Would you write out the listing verbatim and skip every picture in it?
Working data section start
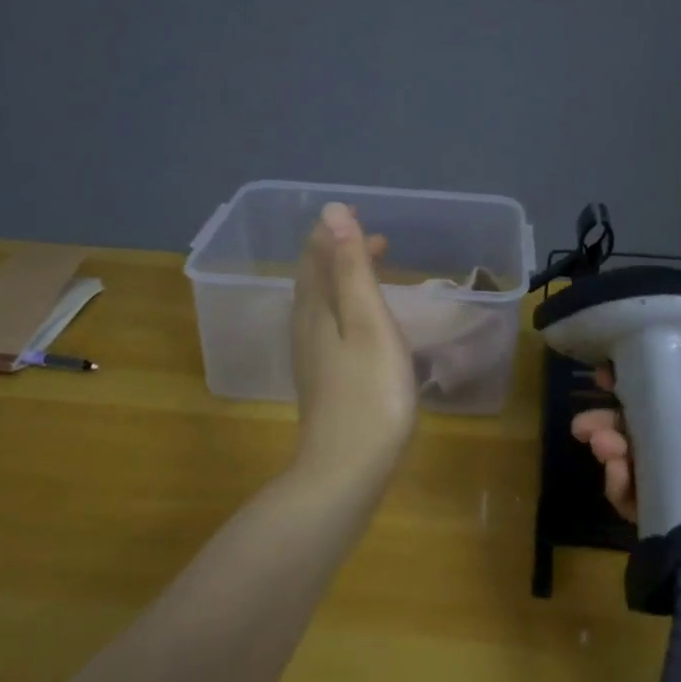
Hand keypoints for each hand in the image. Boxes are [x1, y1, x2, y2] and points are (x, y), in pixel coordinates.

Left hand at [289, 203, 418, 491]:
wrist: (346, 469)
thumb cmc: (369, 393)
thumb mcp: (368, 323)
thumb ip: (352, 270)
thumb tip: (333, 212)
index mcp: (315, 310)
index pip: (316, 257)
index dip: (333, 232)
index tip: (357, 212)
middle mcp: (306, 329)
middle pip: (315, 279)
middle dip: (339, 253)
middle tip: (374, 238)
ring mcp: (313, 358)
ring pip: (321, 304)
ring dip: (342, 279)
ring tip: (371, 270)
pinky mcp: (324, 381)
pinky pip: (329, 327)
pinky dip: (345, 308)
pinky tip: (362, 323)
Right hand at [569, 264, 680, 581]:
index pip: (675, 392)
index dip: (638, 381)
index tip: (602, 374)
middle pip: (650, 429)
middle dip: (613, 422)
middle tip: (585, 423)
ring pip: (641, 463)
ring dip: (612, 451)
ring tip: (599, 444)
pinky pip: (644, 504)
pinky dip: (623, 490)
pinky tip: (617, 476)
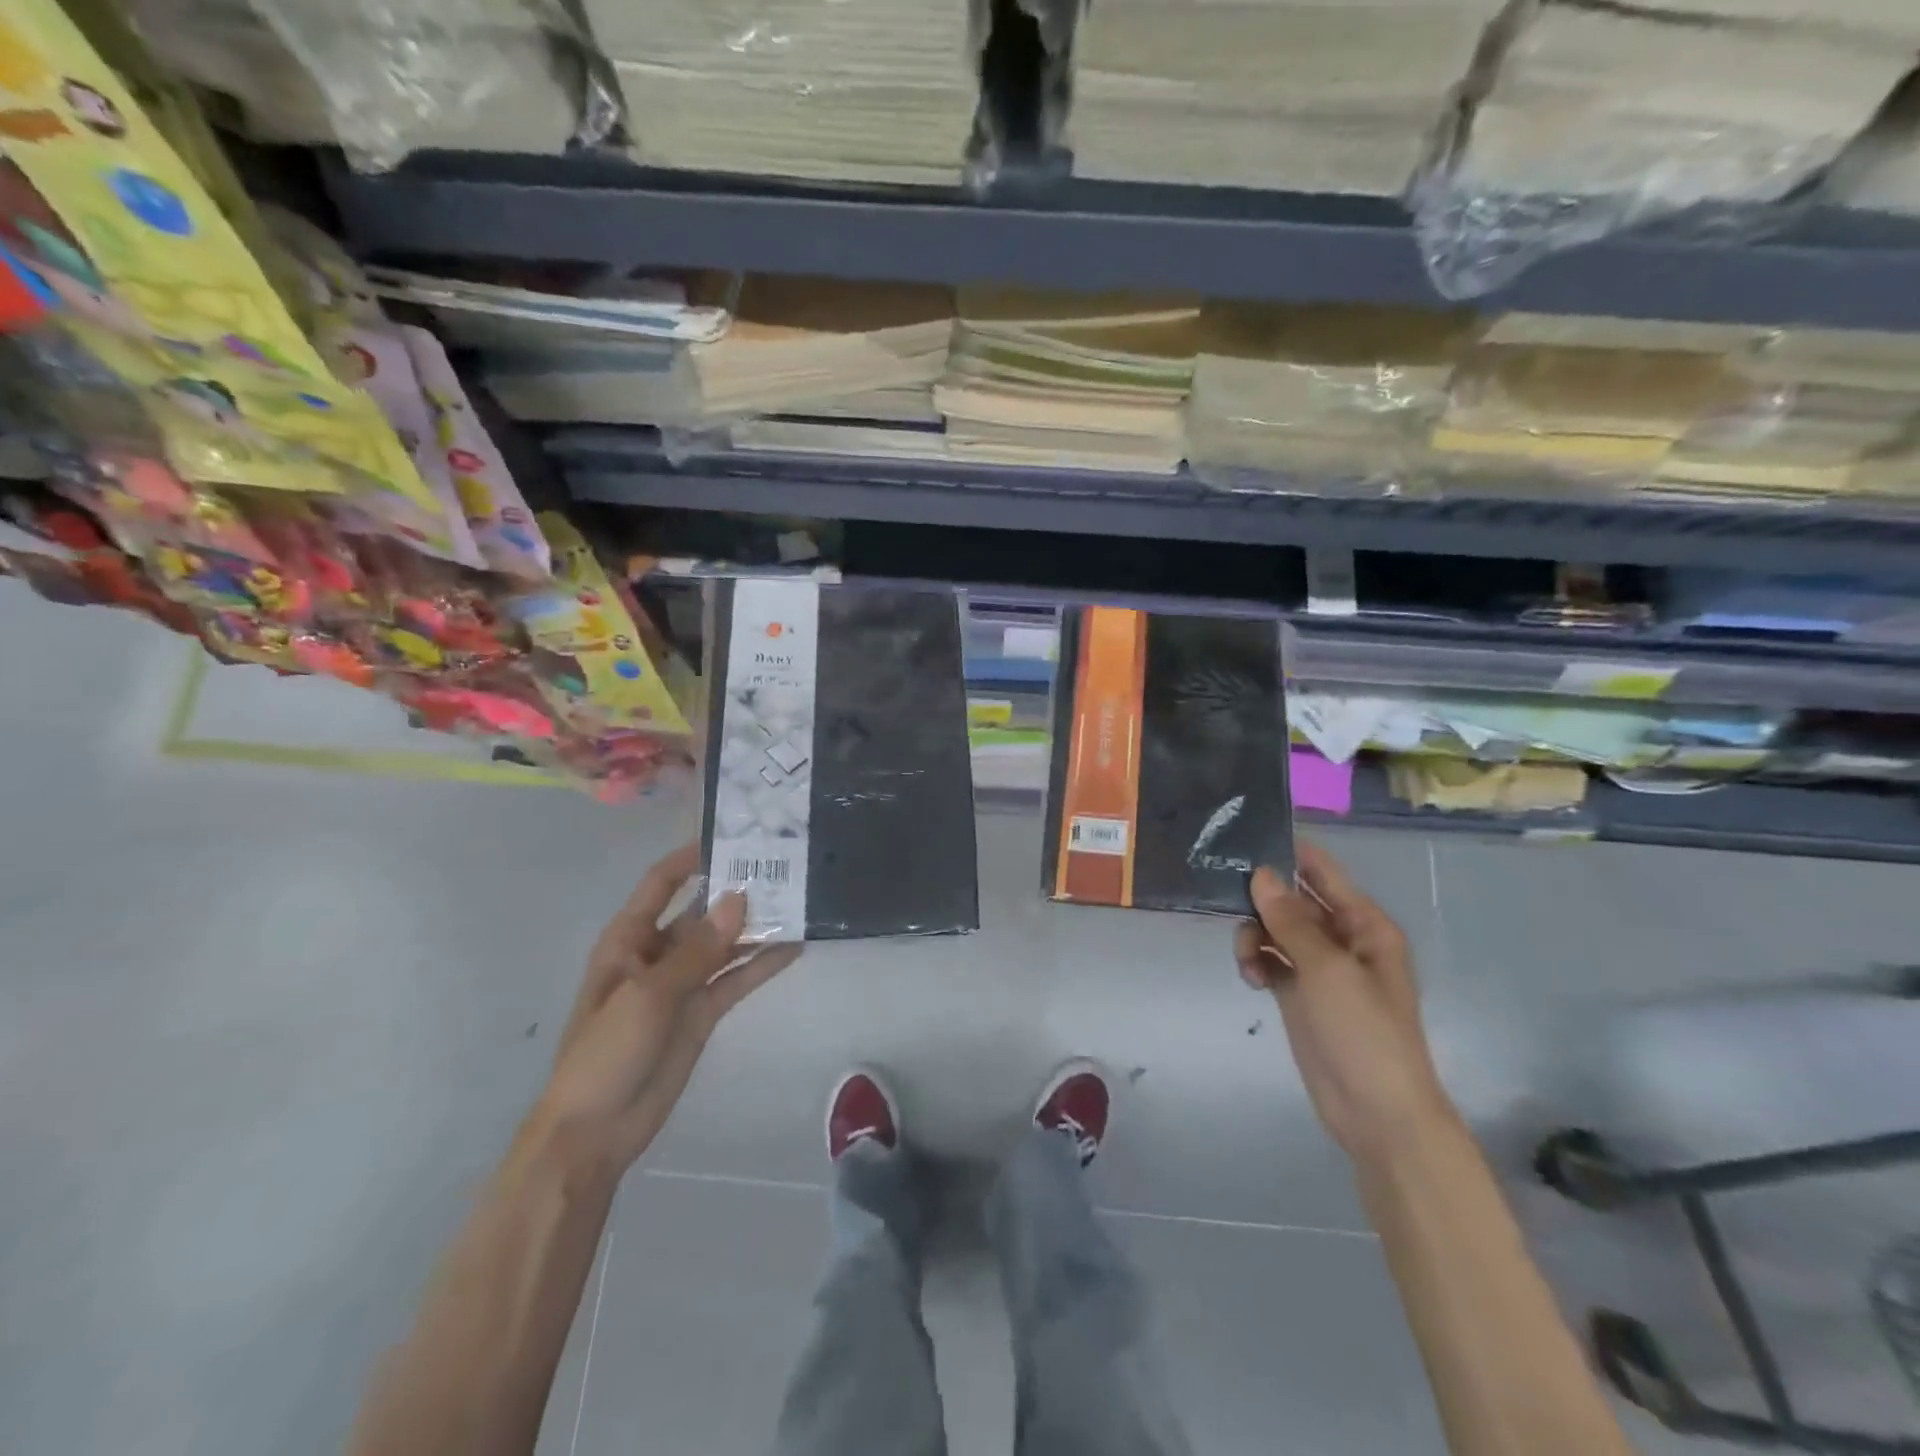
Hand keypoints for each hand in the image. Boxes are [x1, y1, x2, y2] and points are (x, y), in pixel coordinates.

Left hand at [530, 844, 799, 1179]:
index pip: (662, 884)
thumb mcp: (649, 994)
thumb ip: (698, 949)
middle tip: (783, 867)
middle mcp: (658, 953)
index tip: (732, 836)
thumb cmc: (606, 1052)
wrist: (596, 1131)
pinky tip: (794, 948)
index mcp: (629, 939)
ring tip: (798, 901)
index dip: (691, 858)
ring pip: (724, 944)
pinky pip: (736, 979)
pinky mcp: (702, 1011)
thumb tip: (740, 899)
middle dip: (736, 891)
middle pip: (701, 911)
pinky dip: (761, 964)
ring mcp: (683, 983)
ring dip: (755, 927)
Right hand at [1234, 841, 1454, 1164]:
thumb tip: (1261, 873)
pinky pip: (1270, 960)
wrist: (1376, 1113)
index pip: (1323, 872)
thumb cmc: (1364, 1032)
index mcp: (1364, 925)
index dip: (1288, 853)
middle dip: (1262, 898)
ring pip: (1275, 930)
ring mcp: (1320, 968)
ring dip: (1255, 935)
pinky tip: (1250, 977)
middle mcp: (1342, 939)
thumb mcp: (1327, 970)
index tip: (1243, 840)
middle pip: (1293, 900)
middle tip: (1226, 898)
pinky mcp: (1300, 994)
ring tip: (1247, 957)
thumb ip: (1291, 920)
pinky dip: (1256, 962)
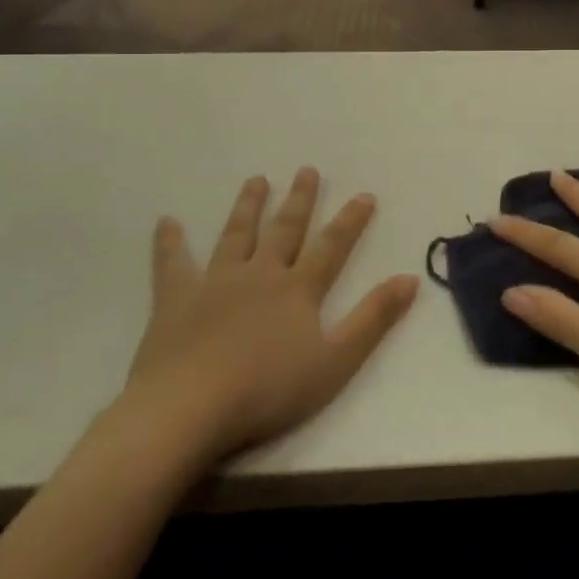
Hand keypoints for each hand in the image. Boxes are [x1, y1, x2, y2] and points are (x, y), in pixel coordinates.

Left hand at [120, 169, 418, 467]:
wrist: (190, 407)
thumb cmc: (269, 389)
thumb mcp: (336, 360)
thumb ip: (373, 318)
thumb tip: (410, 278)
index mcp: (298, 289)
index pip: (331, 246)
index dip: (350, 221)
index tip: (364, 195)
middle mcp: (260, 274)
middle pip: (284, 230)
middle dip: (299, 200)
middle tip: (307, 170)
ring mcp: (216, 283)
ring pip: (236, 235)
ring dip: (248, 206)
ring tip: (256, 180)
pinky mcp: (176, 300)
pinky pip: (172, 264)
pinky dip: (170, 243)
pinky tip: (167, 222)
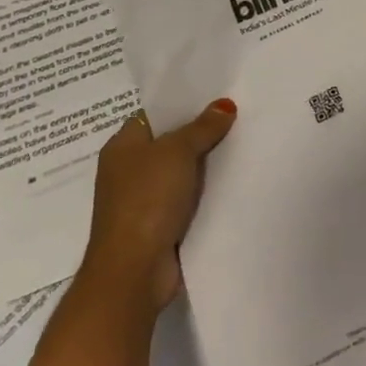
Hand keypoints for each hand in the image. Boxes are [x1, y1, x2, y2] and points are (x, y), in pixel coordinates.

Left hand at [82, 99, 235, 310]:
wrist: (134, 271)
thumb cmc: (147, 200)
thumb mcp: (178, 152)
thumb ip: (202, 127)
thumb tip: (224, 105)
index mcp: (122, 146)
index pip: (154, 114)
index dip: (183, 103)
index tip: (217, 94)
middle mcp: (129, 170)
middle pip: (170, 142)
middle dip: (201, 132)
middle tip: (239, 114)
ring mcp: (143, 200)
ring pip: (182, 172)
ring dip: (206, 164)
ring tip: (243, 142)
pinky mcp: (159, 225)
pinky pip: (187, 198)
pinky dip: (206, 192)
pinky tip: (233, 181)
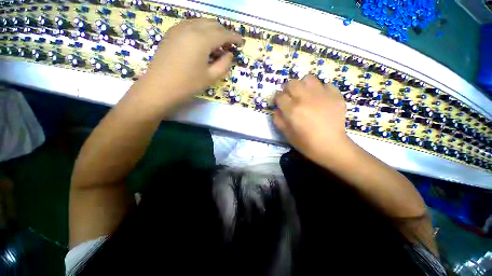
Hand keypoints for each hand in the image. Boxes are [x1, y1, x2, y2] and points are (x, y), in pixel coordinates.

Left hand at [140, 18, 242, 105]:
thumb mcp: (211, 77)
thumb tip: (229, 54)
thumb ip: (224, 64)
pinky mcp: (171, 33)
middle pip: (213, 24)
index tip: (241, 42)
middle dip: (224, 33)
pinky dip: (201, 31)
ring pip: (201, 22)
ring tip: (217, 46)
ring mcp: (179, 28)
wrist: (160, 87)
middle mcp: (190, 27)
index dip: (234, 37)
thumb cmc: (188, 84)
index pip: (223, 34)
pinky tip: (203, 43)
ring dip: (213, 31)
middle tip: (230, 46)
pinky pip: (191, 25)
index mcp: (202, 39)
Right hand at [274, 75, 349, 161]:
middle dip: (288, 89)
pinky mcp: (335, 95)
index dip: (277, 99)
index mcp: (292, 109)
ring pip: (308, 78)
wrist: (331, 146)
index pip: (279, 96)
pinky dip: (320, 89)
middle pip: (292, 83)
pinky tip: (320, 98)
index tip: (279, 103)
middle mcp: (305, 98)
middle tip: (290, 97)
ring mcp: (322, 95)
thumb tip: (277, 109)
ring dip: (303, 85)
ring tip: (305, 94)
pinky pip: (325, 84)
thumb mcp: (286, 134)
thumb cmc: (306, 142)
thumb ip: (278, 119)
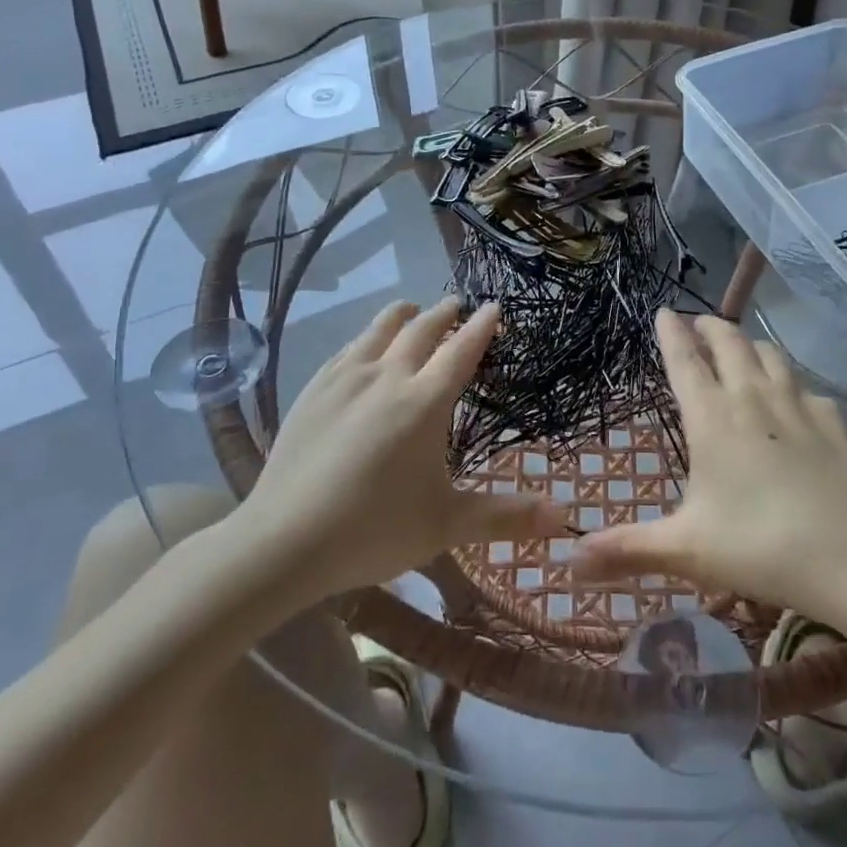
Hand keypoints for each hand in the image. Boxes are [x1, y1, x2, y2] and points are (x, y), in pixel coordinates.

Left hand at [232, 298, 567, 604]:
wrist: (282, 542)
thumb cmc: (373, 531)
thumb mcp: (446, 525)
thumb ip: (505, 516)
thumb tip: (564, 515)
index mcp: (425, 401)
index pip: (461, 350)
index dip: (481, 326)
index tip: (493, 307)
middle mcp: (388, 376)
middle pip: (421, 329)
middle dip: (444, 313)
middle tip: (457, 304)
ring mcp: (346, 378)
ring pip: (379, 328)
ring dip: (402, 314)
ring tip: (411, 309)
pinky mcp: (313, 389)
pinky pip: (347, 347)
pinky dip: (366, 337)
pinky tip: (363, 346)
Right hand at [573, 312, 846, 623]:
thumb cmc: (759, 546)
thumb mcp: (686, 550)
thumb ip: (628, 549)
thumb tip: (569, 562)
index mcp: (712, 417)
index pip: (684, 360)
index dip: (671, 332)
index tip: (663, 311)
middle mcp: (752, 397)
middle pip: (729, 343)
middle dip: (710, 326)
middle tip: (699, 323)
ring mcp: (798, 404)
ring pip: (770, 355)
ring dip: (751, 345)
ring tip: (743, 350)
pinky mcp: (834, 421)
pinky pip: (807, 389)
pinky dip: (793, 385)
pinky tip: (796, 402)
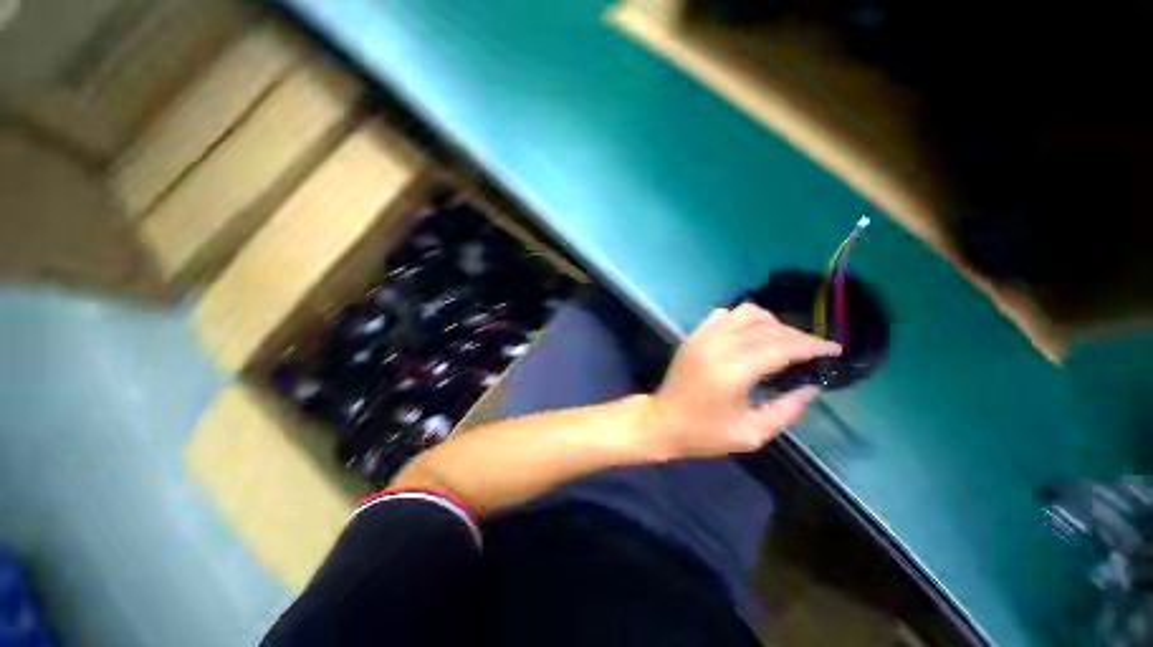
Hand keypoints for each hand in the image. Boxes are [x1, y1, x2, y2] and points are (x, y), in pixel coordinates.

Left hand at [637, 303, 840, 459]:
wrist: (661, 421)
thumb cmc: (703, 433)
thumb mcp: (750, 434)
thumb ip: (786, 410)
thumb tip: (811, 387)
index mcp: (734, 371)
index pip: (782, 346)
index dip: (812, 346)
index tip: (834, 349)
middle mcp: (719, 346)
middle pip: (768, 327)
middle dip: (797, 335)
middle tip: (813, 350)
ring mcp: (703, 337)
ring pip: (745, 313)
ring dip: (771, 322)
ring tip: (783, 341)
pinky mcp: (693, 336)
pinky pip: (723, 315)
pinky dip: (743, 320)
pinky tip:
Working data section end
- **Finished exercise**
Hand keypoints for each hand in the image. Boxes are [x1, y1, x2, y2] and points are (x, y), in pixel coordinates.

Left hand at [289, 203, 418, 491]:
wrist: (346, 469)
thumb cmc: (369, 393)
thumb mcp: (368, 323)
thumb ip: (352, 270)
thumb tip: (333, 212)
index mcp: (315, 310)
index pip: (316, 257)
index dip: (333, 232)
index tip: (357, 212)
middle mcp: (306, 329)
middle pip: (315, 279)
middle dip: (339, 253)
middle tip: (374, 238)
ring mcp: (313, 358)
ring pip: (321, 304)
ring dip: (342, 279)
ring tip: (371, 270)
pinky mcp: (324, 381)
pinky pip: (329, 327)
pinky dip: (345, 308)
pinky tip: (362, 323)
Right hand at [569, 264, 680, 581]:
index pip: (675, 392)
index dip: (638, 381)
index tip: (602, 374)
middle pip: (650, 429)
middle dip: (613, 422)
middle tip: (585, 423)
ring pip: (641, 463)
ring dip: (612, 451)
ring tip: (599, 444)
pinky pip: (644, 504)
pinky dip: (623, 490)
pinky tip: (617, 476)
Hand keypoints for each hand in the image. Boxes are [x1, y1, x2, y2] and points are (x, y), in pixel coordinates.

Left hand at [530, 844, 799, 1179]:
index pip: (662, 884)
thumb mcp: (649, 994)
thumb ip: (698, 949)
middle tip: (783, 867)
middle mcp: (658, 953)
index tip: (732, 836)
thumb cmc: (606, 1052)
wrist: (596, 1131)
pinky tip: (794, 948)
index mcp: (629, 939)
ring tip: (798, 901)
index dip: (691, 858)
ring pip: (724, 944)
pinky pip: (736, 979)
pinky mcp: (702, 1011)
thumb tip: (740, 899)
middle dip: (736, 891)
middle pip: (701, 911)
pinky dip: (761, 964)
ring mcp: (683, 983)
ring dip: (755, 927)
Right hand at [1234, 841, 1454, 1164]:
thumb tip: (1261, 873)
pinky pip: (1270, 960)
wrist: (1376, 1113)
index pip: (1323, 872)
thumb cmc: (1364, 1032)
index mcp: (1364, 925)
index dip: (1288, 853)
middle dip: (1262, 898)
ring pip: (1275, 930)
ring mcp: (1320, 968)
ring dip: (1255, 935)
pinky tip: (1250, 977)
middle mcp: (1342, 939)
thumb mcp: (1327, 970)
index tip: (1243, 840)
middle pip: (1293, 900)
middle tip: (1226, 898)
pinky mcp: (1300, 994)
ring tip: (1247, 957)
thumb ip: (1291, 920)
pinky dip: (1256, 962)
Hand keypoints for each hand in the image. Boxes are [x1, y1, x2, y2] and points are (x, y), in pixel coordinates.

Left hand at [120, 169, 418, 467]:
wrist: (190, 407)
thumb cmc: (269, 389)
thumb mcp: (336, 360)
thumb ip: (373, 318)
thumb tip: (410, 278)
index mcp: (298, 289)
index pip: (331, 246)
index dip: (350, 221)
index tip: (364, 195)
middle mcp: (260, 274)
middle pip: (284, 230)
middle dip: (299, 200)
middle tip: (307, 170)
ring mcp: (216, 283)
ring pip: (236, 235)
ring dip: (248, 206)
ring tip: (256, 180)
pinky mcp: (176, 300)
pinky pip: (172, 264)
pinky dip: (170, 243)
pinky tip: (167, 222)
Hand keypoints for each hand in the image. Boxes are [x1, y1, x2, y2] and points are (x, y), in pixel coordinates.

Left hand at [82, 99, 235, 310]:
wrist: (134, 271)
thumb cmc: (147, 200)
thumb mcp: (178, 152)
thumb ip: (202, 127)
thumb tip: (224, 105)
index mcp: (122, 146)
index pip: (154, 114)
index dip: (183, 103)
index tip: (217, 94)
middle mcp: (129, 170)
middle pip: (170, 142)
middle dip: (201, 132)
middle tip: (239, 114)
ring mcp: (143, 200)
ring pip: (182, 172)
ring dip: (206, 164)
ring tip: (243, 142)
pinky mcp: (159, 225)
pinky pip: (187, 198)
pinky dip: (206, 192)
pinky tip: (233, 181)
Hand keypoints for each hand in the image. Boxes are [x1, y1, x2, y2] and points are (x, y), in pixel coordinates.

Left hand at [140, 18, 242, 105]:
thumb mcp: (211, 77)
thumb tip: (229, 54)
thumb ip: (224, 64)
pinky mcp: (171, 33)
middle pip: (213, 24)
index tip: (241, 42)
middle dip: (224, 33)
pinky dip: (201, 31)
ring pip: (201, 22)
ring tip: (217, 46)
ring mcp: (179, 28)
wrist: (160, 87)
middle mcp: (190, 27)
index dip: (234, 37)
thumb cmc: (188, 84)
index pip: (223, 34)
pinky tip: (203, 43)
ring dip: (213, 31)
middle tip: (230, 46)
pinky pip: (191, 25)
index mcp: (202, 39)
Right hand at [274, 75, 349, 161]:
middle dip: (288, 89)
pinky mcp: (335, 95)
index dip: (277, 99)
index mcp: (292, 109)
ring pip: (308, 78)
wrist: (331, 146)
index pip: (279, 96)
pinky dip: (320, 89)
middle pip: (292, 83)
pinky tip: (320, 98)
index tip: (279, 103)
middle mcp: (305, 98)
middle tip: (290, 97)
ring mcp: (322, 95)
thumb tip: (277, 109)
ring dip: (303, 85)
ring tip: (305, 94)
pinky pip: (325, 84)
thumb mcp: (286, 134)
thumb cmc: (306, 142)
thumb ip: (278, 119)
Hand keypoints for each hand in the image. Boxes are [x1, y1, x2, y2] and points are (x, y), in pixel coordinates.

Left hand at [232, 298, 567, 604]:
wrist: (282, 542)
thumb cmc: (373, 531)
thumb mcp: (446, 525)
thumb ip: (505, 516)
thumb tip: (564, 515)
index mcp: (425, 401)
index pip: (461, 350)
index dip: (481, 326)
index tip: (493, 307)
middle mcp: (388, 376)
middle pip: (421, 329)
middle dip: (444, 313)
middle tip: (457, 304)
ring mcp: (346, 378)
ring pip: (379, 328)
ring dip: (402, 314)
ring tip: (411, 309)
pinky mcp: (313, 389)
pinky pip: (347, 347)
pinky dip: (366, 337)
pinky tip: (363, 346)
Right hand at [573, 312, 846, 623]:
thumb cmc: (759, 546)
thumb mcp: (686, 550)
thumb ip: (628, 549)
thumb tip: (569, 562)
index mcp: (712, 417)
index pip: (684, 360)
index dip: (671, 332)
index tip: (663, 311)
middle mcp: (752, 397)
middle pip: (729, 343)
middle dip: (710, 326)
middle tip: (699, 323)
ring mcp: (798, 404)
ring pip: (770, 355)
ring dip: (751, 345)
ring tip: (743, 350)
pinky mcp: (834, 421)
pinky pip: (807, 389)
pinky dip: (793, 385)
pinky tip: (796, 402)
Hand keypoints for each hand in the image. Boxes are [x1, y1, x2, y2] and points are (x, y), in pixel coordinates.

Left hand at [637, 303, 840, 459]:
wrist: (661, 421)
thumb cmc: (703, 433)
thumb mcp: (750, 434)
thumb ip: (786, 410)
thumb tip: (811, 387)
index mcp: (734, 371)
index pip: (782, 346)
index dip: (812, 346)
index tip: (834, 349)
middle mcp: (719, 346)
middle pip: (768, 327)
middle dip: (797, 335)
middle tip: (813, 350)
ring mcp: (703, 337)
ring pip: (745, 313)
ring dip: (771, 322)
ring tip: (783, 341)
pinky mcp: (693, 336)
pinky pip: (723, 315)
pinky dip: (743, 320)
pinky tip:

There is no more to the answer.